治療

 

スギ花粉症・ダニアレルギーへのアレルゲン免疫療法(舌下免疫療法)

アレルゲン免疫療法(舌下免疫療法)

当院では、スギ花粉症やダニアレルギーの根本治療も期待できるアレルゲン免疫療法が行えます。アレルギーの原因であるアレルゲンを少量ずつ投与して、体をアレルゲンに慣らすことによってアレルギー反応を弱めて行く治療法です。

舌下免疫療法

薬剤投与は、舌下錠というタイプの薬を口の中に保持し、その後飲み込むことで行います。このため舌下免疫療法という用語も使われます。時間をかけてアレルギー反応を弱めていく治療法ですので、3年以上の長期間の治療期間が必要になります。スギ花粉症、ダニアレルギー共に保険適応となります。

アレルゲン免疫療法で期待できる効果

3年間以上正しく治療を行うと、アレルギー症状が消失する、あるいは長期間アレルギー症状を抑える効果が期待できます。症状が完全に消失しなくても症状が軽くなれば、薬剤を減らすことが可能になります。
治療を受けた方の約2割の方はアレルギー症状が消失し、約6割の方は症状が軽くなる等の効果がみられます。

アレルゲン免疫療法の副作用

治療開始の初期に口の中のかゆみや腫れ、喉のかゆみなどの症状が出ることがありますが、ほとんどの場合は治療を続けていくことで症状は消失します。
またこれまでに報告例はありませんが、理論上アナフィラキシーショックなどの重いアレルギー反応が出る可能性が全くないとは言い切れません。そのため、初回投与は院内で必ず行い、30分程度院内にて状態を診させていただきます。

スギ花粉症のアレルゲン免疫療法

スギ花粉が飛散する時期には治療を開始できません。6月から12月始め頃の間に治療を開始する必要があります。5歳から治療が可能です。受験等の大事な予定への悪影響を減らすことも期待できるでしょう。

ダニアレルギーのアレルゲン免疫療法

1年中存在するアレルゲンであり、時期に関係なくいつでも治療を開始することができます。5歳から治療が可能です。

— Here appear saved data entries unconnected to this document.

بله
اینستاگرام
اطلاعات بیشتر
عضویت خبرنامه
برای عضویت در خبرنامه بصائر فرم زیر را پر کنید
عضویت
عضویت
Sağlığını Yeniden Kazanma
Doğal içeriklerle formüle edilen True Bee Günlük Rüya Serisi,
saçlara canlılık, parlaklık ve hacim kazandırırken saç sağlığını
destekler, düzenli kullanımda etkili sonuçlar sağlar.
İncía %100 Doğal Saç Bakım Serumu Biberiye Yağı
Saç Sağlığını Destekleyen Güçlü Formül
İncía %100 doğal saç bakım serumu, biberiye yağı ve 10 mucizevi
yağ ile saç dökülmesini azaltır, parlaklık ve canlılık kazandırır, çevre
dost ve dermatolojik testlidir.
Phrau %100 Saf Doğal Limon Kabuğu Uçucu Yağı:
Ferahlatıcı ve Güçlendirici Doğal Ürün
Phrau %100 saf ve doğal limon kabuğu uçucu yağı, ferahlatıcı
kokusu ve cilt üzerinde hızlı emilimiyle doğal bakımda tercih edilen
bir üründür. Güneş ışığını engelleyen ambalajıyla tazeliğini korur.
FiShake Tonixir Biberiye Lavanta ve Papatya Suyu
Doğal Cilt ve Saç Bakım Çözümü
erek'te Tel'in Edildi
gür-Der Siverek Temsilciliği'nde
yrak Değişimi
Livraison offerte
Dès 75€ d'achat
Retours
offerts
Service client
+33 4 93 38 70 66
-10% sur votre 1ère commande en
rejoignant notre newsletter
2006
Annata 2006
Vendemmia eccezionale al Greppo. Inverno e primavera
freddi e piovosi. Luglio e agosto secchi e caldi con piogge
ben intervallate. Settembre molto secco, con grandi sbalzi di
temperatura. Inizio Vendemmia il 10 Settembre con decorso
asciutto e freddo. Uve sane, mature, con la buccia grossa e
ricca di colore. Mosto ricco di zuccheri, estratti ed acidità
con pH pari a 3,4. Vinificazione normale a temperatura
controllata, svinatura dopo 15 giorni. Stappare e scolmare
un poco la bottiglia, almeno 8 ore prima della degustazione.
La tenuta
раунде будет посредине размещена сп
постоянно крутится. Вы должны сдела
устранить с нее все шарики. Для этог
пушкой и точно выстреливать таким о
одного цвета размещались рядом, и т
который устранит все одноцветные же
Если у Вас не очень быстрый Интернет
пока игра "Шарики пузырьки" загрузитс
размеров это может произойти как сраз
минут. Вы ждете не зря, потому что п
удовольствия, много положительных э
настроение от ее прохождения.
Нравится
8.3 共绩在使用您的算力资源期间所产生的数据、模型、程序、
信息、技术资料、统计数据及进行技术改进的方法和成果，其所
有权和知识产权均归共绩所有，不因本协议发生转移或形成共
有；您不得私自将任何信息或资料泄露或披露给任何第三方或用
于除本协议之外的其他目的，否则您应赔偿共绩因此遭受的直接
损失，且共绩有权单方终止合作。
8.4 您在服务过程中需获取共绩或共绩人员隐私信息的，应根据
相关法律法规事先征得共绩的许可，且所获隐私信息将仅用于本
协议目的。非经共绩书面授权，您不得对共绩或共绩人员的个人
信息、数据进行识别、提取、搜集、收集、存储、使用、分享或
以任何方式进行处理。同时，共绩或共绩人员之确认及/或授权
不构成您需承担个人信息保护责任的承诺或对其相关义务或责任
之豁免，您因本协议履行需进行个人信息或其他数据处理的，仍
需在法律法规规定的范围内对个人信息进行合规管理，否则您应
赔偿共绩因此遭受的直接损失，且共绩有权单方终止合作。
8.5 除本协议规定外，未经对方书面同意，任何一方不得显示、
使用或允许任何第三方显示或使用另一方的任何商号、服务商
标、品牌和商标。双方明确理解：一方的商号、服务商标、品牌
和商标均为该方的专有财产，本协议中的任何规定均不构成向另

興味がある方、この治療をやってみたい方は是非ご相談ください。

 

 

重症スギ花粉症へのゾレア®︎皮下注射治療

重症・最重症のスギ花粉症に対する最新治療:ゾレア®︎皮下注による治療

スギ花粉飛散期(2月~5月)限定で抗IgE抗体薬(ゾレア®)を皮下注射する治療です。

従来の治療

スギ花粉症の治療薬の従来の主役は「抗ヒスタミン薬」です。それ以外に、点鼻ステロイド薬、抗ロイコトリエン薬、内服ステロイド、手術治療などがありますが、最近では「スギ花粉エキスによるアレルゲン免疫療法(舌下免疫療法)」が根本治療が期待できる治療として行われています。これは3年以上毎日スギ花粉エキスが含まれた錠剤を舌の下に含みその後内服する治療方法ですが、効果が出るまで時間がかかるため受験等の大事な時期に間に合わないこともあるでしょう。 これらの様々な治療で満足な効果が得られない、重症・最重症のスギ花粉症(季節性アレルギー性鼻炎)の方に対して、新たな選択肢としてゾレア®︎皮下注による治療が可能になりました。

どんな治療?

アレルギーが原因の病気は、様々な化学反応が生体内でおこり連鎖していくことで起こりますが、その連鎖を引き起こす物質の産生や活動をブロックする「抗体」を投与し、病気の流れを止めてしまう治療です。気管支喘息の抗体治療薬として使われてきて効果が証明され、2020年から重症スギ花粉症の治療薬として認可されたのがゾレア®です。血液中の総IgE抗体値、体重をもとに投与量が計算され、2週間もしくは4週間おきに1~4本の注射を皮下注射する治療となります。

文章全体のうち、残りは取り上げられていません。